The questions answer themselves. The planting of worry in the mind of another is heartless, cruel, unkind and selfish.

Another question naturally arises: If this course of action is selfish, and the worrier really desires to be unselfish, how can he control his worry, at least so as not to communicate it to another? The answer also is clear.

Let him put a guard upon his lips, a watch upon his actions. Let him say to himself: Though I do not, for my own sake, care to control the needless worries of my life, I must not, I dare not curse other lives with them. Hence I must at least keep them to myself—I must not voice them, I must not display them in face, eyes or tone.
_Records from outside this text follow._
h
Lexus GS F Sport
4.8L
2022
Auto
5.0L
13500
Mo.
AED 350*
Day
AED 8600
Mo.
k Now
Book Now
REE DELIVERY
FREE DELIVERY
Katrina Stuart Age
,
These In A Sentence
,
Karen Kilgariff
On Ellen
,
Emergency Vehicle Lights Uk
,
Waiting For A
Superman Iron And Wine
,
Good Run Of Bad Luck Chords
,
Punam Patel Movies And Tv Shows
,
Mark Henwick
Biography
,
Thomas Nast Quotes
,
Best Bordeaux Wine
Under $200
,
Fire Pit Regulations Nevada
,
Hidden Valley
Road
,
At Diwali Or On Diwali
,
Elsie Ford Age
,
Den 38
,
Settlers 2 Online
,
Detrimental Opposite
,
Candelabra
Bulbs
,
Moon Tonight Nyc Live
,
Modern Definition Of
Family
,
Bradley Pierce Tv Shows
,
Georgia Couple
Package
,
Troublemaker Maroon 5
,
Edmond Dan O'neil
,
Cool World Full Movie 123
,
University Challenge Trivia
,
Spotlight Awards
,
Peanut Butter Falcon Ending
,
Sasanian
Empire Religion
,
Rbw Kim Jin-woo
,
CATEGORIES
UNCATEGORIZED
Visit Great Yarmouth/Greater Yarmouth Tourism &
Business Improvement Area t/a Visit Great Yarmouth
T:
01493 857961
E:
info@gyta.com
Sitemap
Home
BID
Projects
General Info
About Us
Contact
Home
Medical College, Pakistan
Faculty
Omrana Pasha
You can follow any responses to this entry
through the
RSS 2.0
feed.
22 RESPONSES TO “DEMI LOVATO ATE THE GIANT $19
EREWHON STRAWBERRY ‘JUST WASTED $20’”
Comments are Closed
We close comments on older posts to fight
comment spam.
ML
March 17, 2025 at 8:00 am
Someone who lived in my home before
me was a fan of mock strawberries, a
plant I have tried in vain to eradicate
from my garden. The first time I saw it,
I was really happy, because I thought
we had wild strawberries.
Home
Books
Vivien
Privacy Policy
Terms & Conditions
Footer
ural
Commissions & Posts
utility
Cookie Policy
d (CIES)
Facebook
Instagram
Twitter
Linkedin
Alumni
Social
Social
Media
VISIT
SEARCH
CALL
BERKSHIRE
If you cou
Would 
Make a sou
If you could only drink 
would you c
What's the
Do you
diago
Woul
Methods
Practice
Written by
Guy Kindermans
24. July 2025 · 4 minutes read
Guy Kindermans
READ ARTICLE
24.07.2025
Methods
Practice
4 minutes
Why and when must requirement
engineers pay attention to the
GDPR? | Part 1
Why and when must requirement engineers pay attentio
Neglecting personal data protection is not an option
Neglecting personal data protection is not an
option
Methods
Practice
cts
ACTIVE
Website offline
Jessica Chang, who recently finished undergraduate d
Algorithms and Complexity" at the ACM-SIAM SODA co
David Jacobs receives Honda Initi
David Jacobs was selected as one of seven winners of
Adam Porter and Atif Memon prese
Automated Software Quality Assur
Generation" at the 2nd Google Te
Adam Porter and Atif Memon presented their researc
Then there is the mother who worries over her child's clothing. She is never ceasing in her cautions. It is "don't, don't, don't," from morning to night, and whether this seems "nagging" to her or not, there would be a unanimous vote on the subject were the child consulted as to his feelings. Of course the boy, the girl, must be taught to take care of his, her, clothes, but this is never done by nagging. A far better plan would be to fit a punishment which really belongs to the evil or careless habit of the child. For instance, if a boy will persist in throwing his hat anywhere, instead of hanging it up, let the parent give him one caution, not in a threatening or angry way, but in just as matter of fact a fashion as if she were telling him of some news: "John, the next time you fail to hang your hat in its proper place I shall lock it up for three days!"

Then, if John fails, take the hat and lock it up, and let it stay locked-up, though the heavens fall. The same with a child's playthings, tennis racquets, base-balls, bats, etc. As a rule one application of the rule cures. This is immeasurably more sensible than nagging, for it produces the required result almost instantly, and there is little irritation to either person concerned, while nagging is never effective, and irritates both all the time.

Other parents worry considerably over their children getting in the dirt.

In an article which recently appeared in Good Housekeeping Dr. Woods Hutchinson says some sensible things on "Children as Cabbages." He starts out by saying: "It is well to remember that not all dirt is dirty. While some kinds of dirt are exceedingly dangerous, others are absolutely necessary to life."

If your children get into the dirty and dangerous dirt, spend your energies in getting them into the other kind of dirt, rather than in nagging. Fall into the habit of doing the wise, the rational, the sane thing, because it produces results, rather than the foolish, irrational, insane thing which never produces a result save anger, irritation, and oftentimes, alienation.

In a little book written by J.J. Bell, entitled Wee MacGregor, there is a worrying mother. Fortunately she is sweet-spirited with it all, or it would have been unbearable.

She and her husband John, and the baby, wee Jeannie, with Macgregor were going out to dinner at "Aunt Purdie's," who was "rale genteel an' awfu' easy offendit." The anxious mother was counselling her young son regarding his behavior at the table of that excellent lady:

'An' mind, Macgreegor, ye're no' to be askin' fur jeely till ye've ett twa bits o' breed-an'-butter. It's no' mainners; an' yer Aunt Purdie's rale partecclar. An' yer no' to dicht yer mooth wi' yer cuff—mind that. Ye're to tak' yer hanky an' let on ye're jist gi'ein' yer nib a bit wipe.